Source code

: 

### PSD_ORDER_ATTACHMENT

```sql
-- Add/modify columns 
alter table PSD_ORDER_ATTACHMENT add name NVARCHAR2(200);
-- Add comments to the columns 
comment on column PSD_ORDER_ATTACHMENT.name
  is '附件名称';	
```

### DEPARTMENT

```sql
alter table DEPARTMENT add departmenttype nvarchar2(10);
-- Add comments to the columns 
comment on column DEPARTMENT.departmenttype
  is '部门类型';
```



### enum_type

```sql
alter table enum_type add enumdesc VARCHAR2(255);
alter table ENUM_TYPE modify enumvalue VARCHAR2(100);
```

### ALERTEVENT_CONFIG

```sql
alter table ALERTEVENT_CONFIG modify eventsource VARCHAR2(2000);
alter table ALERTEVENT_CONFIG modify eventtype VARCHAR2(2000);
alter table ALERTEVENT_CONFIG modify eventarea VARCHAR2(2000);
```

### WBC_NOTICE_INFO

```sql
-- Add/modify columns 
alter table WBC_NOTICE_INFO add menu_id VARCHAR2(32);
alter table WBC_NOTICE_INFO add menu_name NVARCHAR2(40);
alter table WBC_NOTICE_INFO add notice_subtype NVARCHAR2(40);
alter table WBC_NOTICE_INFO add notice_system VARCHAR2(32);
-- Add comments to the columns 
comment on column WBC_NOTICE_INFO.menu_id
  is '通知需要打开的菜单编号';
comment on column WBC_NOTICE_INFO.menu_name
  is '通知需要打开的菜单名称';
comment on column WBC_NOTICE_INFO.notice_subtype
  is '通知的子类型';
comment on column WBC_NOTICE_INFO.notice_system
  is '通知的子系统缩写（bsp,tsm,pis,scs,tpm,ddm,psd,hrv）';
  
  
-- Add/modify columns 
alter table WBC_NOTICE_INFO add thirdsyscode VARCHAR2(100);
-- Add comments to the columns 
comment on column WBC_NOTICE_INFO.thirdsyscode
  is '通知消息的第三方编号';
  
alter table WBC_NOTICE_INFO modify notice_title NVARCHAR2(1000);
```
________
# EXERCISE DETAILS:
Could you retype every line of the data exactly?

# SOLUTION TO THIS PROBLEM:
Source code

: 

### PSD_ORDER_ATTACHMENT

```sql
-- Add/modify columns 
alter table PSD_ORDER_ATTACHMENT add name NVARCHAR2(200);
-- Add comments to the columns 
comment on column PSD_ORDER_ATTACHMENT.name
  is '附件名称';	
```

### DEPARTMENT

```sql
alter table DEPARTMENT add departmenttype nvarchar2(10);
-- Add comments to the columns 
comment on column DEPARTMENT.departmenttype
  is '部门类型';
```



### enum_type

```sql
alter table enum_type add enumdesc VARCHAR2(255);
alter table ENUM_TYPE modify enumvalue VARCHAR2(100);
```

### ALERTEVENT_CONFIG

```sql
alter table ALERTEVENT_CONFIG modify eventsource VARCHAR2(2000);
alter table ALERTEVENT_CONFIG modify eventtype VARCHAR2(2000);
alter table ALERTEVENT_CONFIG modify eventarea VARCHAR2(2000);
```

### WBC_NOTICE_INFO

```sql
-- Add/modify columns 
alter table WBC_NOTICE_INFO add menu_id VARCHAR2(32);
alter table WBC_NOTICE_INFO add menu_name NVARCHAR2(40);
alter table WBC_NOTICE_INFO add notice_subtype NVARCHAR2(40);
alter table WBC_NOTICE_INFO add notice_system VARCHAR2(32);
-- Add comments to the columns 
comment on column WBC_NOTICE_INFO.menu_id
  is '通知需要打开的菜单编号';
comment on column WBC_NOTICE_INFO.menu_name
  is '通知需要打开的菜单名称';
comment on column WBC_NOTICE_INFO.notice_subtype
  is '通知的子类型';
comment on column WBC_NOTICE_INFO.notice_system
  is '通知的子系统缩写（bsp,tsm,pis,scs,tpm,ddm,psd,hrv）';
  
  
-- Add/modify columns 
alter table WBC_NOTICE_INFO add thirdsyscode VARCHAR2(100);
-- Add comments to the columns 
comment on column WBC_NOTICE_INFO.thirdsyscode
  is '通知消息的第三方编号';
  
alter table WBC_NOTICE_INFO modify notice_title NVARCHAR2(1000);
```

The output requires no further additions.